So I thought I'd try this blogging business since I have a lot of thoughts and, let's face it, a lot of time. Going through a rather harrowing (for me) year though I know I have a lot to be grateful for. I don't live in Africa or Iraq or even Washington, D.C. I have two wonderful children who don't always think I'm so wonderful. The question is, how did I end up living my mother's life? That was NOT supposed to happen. I was supposed to have a career, hubby, two kiddies, perfect life, maybe a SUV or two.
I chucked the career when I met hubby number 2 because I wanted to concentrate on having the perfect marriage and children. Hubby now works in London during the week, wants me to move down there so I can share in the inner circle of hell life and uproot my children from their perfect life. And I don't even have a SUV. Of course they're politically incorrect these days.

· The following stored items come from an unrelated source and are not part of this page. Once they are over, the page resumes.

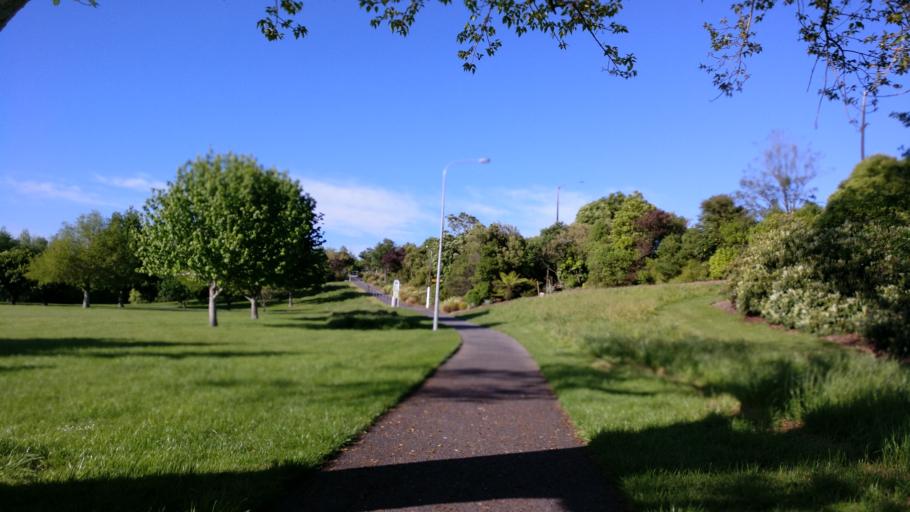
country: NZ
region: Wellington
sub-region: Lower Hutt City
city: Lower Hutt
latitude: -41.1905
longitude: 174.9307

So I'm in the latter stages of my 40s, haven't worked as such in 15 years, have a severe case of cellulite, and everything's going south. Oh Boo Hoo Hoo.
Where is Dear Abby (legendary agony aunt in America) when you need her? Dead in the ground. Or somewhere. And replaced by some niece or daughter or something. What would Dear Abby say to me when I contemplate cutting myself because I now understand why all those people do it? Probably "Wake up and smell the coffee." You gotta love Dear Abby.